In this work, we managed to formulate a novel kind of matrix equations called harmonic-coupled Riccati equations (HCRE), which contains multiple Riccati-like matrix equations with solutions coupled using harmonic means. We first manage to discover conditions for the existence and uniqueness of solutions to HCRE, then find an iterative law with low computational complexity to obtain the unique group of solutions. Based on this newly established mathematical tool, we further formulate the closed-form expression of the steady-state estimation error covariance of the consensus-on-information-based distributed filtering (CIDF) algorithm into the solution to a discrete-time Lyapunov equation (DLE).
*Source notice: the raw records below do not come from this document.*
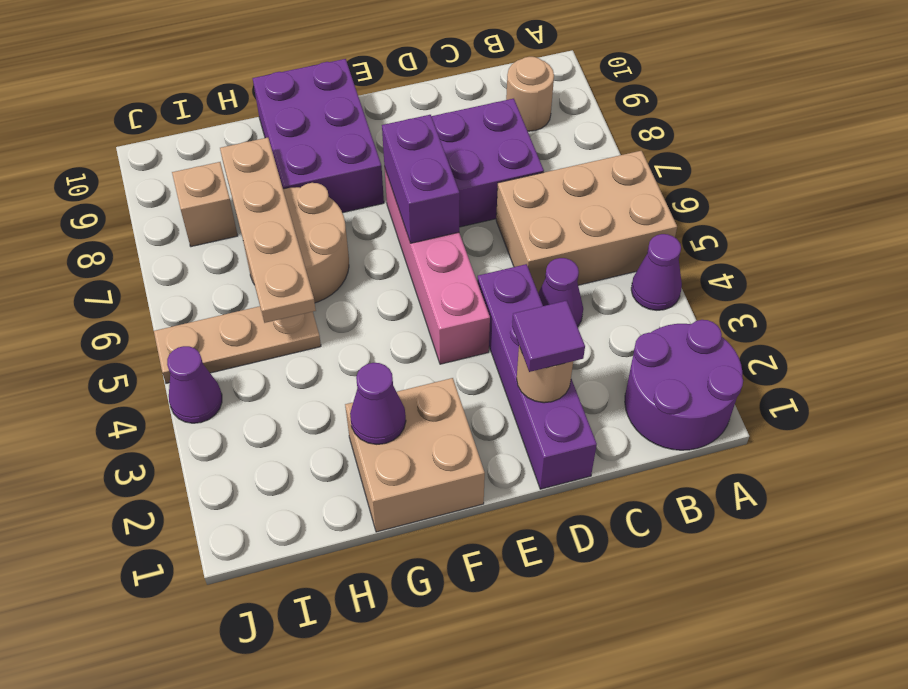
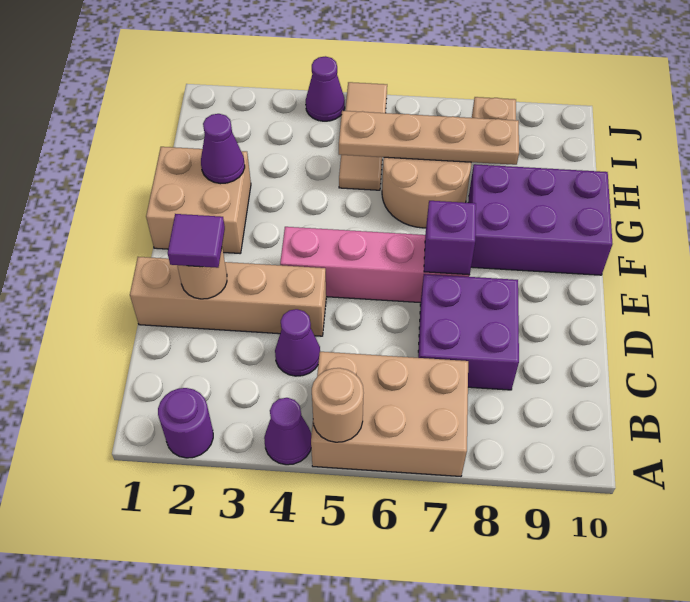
purple 2x2 round brick [625,320,743,450] -> purple 1x1 round brick [158,388,213,458]
tan 2x3 brick [496,151,677,293] -> tan 2x3 brick turned to [311,352,468,476]
tan 1x1 round brick [506,57,554,131] -> tan 1x1 round brick moved to [312,368,364,442]
purple 1x4 brick [477,264,597,489] -> tan 1x4 brick [130,257,326,336]
purple 1x2 brick [382,115,460,243] -> purple 1x1 brick [424,201,476,275]
tan 1x3 plate [154,306,321,383] -> tan 1x3 tile [339,82,387,190]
This leads to a significant reduction in the conservativeness of traditional performance evaluation techniques for CIDF. The obtained results are remarkable since they not only enrich the theory of coupled Riccati equations but also provide a novel insight into the synthesis and analysis of distributed filtering algorithms.

Optimality Analysis: Bridging the Centralized Kalman Filtering and Consensus-based Distributed Filtering
For consensus-based distributed filtering, one standard view is that through infinite consensus fusion operations during each sampling interval, each node in the sensor network can achieve optimal filtering performance with centralized filtering. However, due to the limited communication resources in physical systems, the number of fusion steps cannot be infinite. Due to the lack of sufficient mathematical tools, the literature is unable to clearly describe the effect of a finite fusion step on the performance of the distributed filtering algorithm, especially on the gap between distributed and centralized filtering.
In this work, we concentrate on the optimality analysis of consensus-based filtering, especially the performance degradation analysis of the consensus-on-measurement-based filtering (CMDF) algorithm with finite consensus fusion operations. First, by introducing a modified discrete-time algebraic Riccati equation and several novel techniques, we demonstrate that the convergence of the estimation error covariance matrix with the increase of time step is guaranteed under a collective observability condition. In particular, the steady-state covariance matrix can be simplified as the solution to a discrete-time Lyapunov equation. Moreover, we manage to formulate the performance degradation induced by reduced fusion frequency in the infinite series form, which establishes an analytical gap between the performance of the CMDF with finite fusion steps and that of centralized filtering. Meanwhile, this gap also provides a trade-off between filtering performance and communication cost. We further demonstrate that the steady-state estimation error covariance matrix exponentially converges to the centralized optimal steady-state performance as the fusion operations tend to infinity during each sampling interval, and the convergence speed is not slower than the norm of the second-largest eigenvalue of the adjacency matrix corresponding to the communication topology.